***** GIVEN PASSAGE

The acquired waveform, shown in the upper left grid, is a pulse modulated 1 GHz sinewave common in radar applications. This signal was input directly into the digitizer but it can also be input from a down converter if its frequency is above the bandwidth of the digitizer. The FFT, in the lower left grid, shows the spectrum of the acquired waveform. SBench 6 includes a large number of built-in measurement parameters. The Info pane, in the left center of the figure, lists measurements of the acquired waveforms peak to peak amplitude and frequency. Analysis of the pulse timing requires further processing to extract the signal envelope. This is accomplished in two steps. First, the waveform is squared using basic analog calculation to take the product of the acquired waveform with itself. The squared waveform is shown in the upper right grid. The squared signal is now filtered with a digital low pass filter with a cutoff frequency of 10 MHz. This removes the residual 1 GHz carrier producing the desired pulse envelope. The measurements of pulse frequency, period, width and duty cycle are shown in the Info pane associated with the pulse envelope.
SBench 6 provided the tools to perform a square-law detection of the amplitude modulated waveform allowing direct measurements of the pulse waveform parameters. More complicated demodulation processes are offered by MATLAB or LABVIEW used in conjunction with the modular digitizer. This would permit frequency and phase demodulation of radar "chirp" and Barker encoded signals.
Let's look at some basic power measurements. The square of the acquired signal will again be used to compute the instantaneous power for the waveform. The squared voltage will be scaled to divide it by the 50 Ohm impedance resulting in a display calibrated in Watts. Parameters, applied to this waveform, will calculate the average power of the signal. The process is shown in Figure 3.

**********
***** MATERIAL SUPPLIED

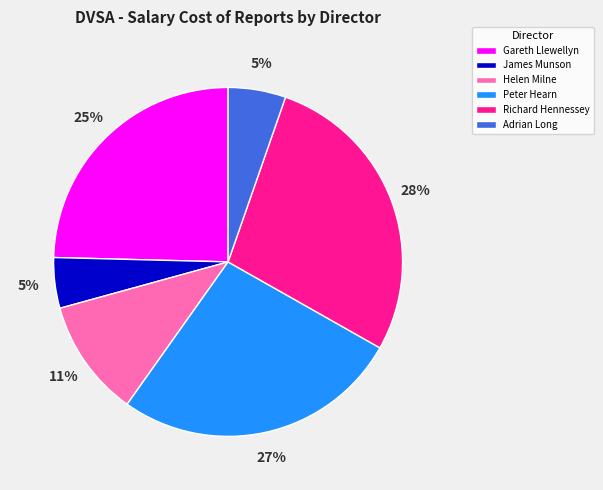

The Adrian Long slice represents 5% of the pie. True or false?

True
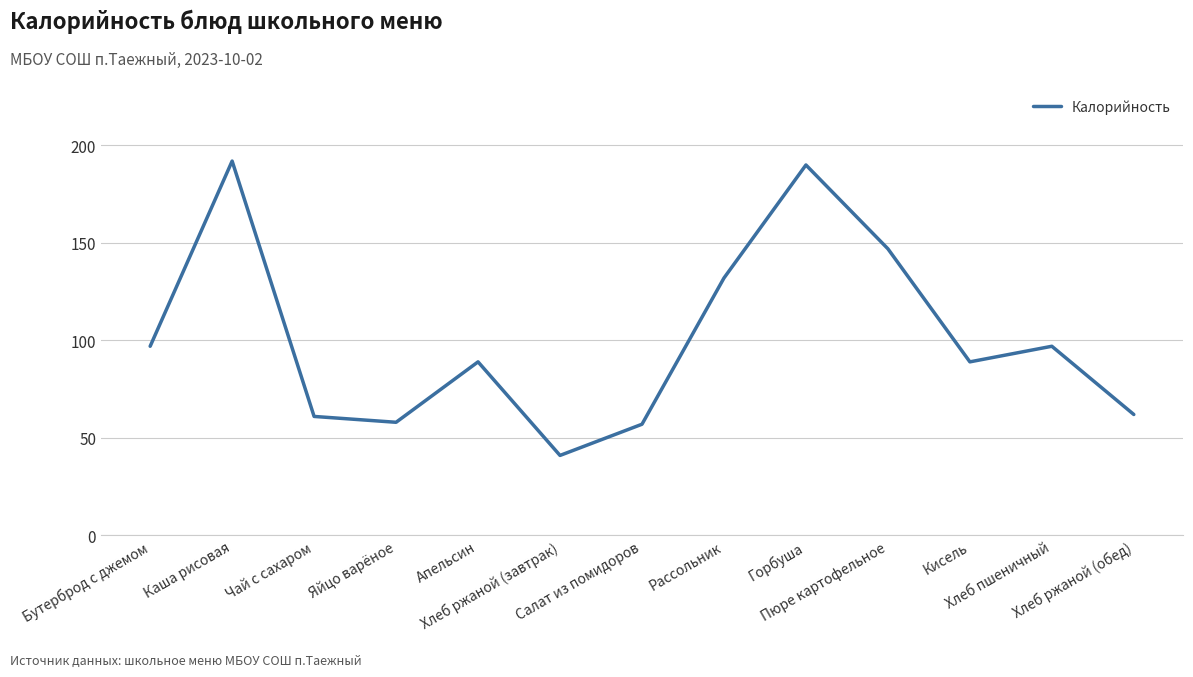

Is this an area chart (filled region under the line)?

No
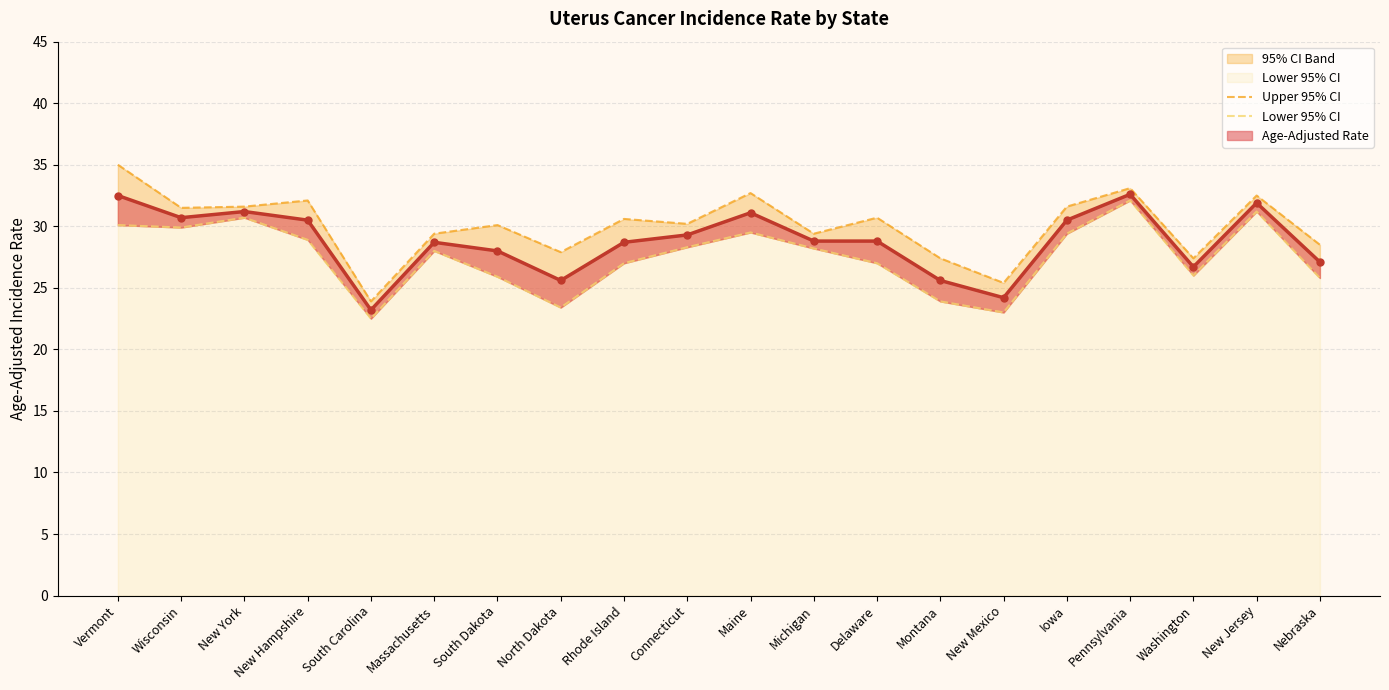

How many categories are shown in the chart?

20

**********

# [YOUR TASKS]
1. From the passage on SBench 6 waveform analysis, list every pulse measurement that the Info pane shows for the pulse envelope.
2. Resume the passage on SBench 6 waveform analysis, starting right after its last sentence.

# [ANSWERS TO THE EXERCISE]
1. Pulse frequency, period, width, and duty cycle.

2.
The acquired sine wave is shown in the grid on the left. Parameters, shown in the Info pane on the left, read the peak to peak and effective (RMS) amplitudes of the sine signal. The input signal is squared by again applying the multiply calculation function to it. The resultant waveform is then scaled in amplitude using the signal settings control. This allows the user to rescale the display in user defined units. Data is scaled by dividing the vertical readings of the squared waveform by the impedance of 50 Ohms.
The result is shown in the right hand grid. The vertical units are milliwatts (mW). This display is the instantaneous power of the source. Referring again to the Info Pane there are two parameters applied to measuring this waveform. The first is the maximum. This records the peak power observed. The second is the average value of the power waveform. This is the average or mean power.
The accuracy of these measurements depends on several factors. The most important is the flatness of the frequency response of the digitizer. Most broadband digitizers try to hold the frequency response flatness to within 0.5 dB. This works out to be about a 5% voltage uncertainty at the maximum. Corrections can be applied if greater accuracy is required.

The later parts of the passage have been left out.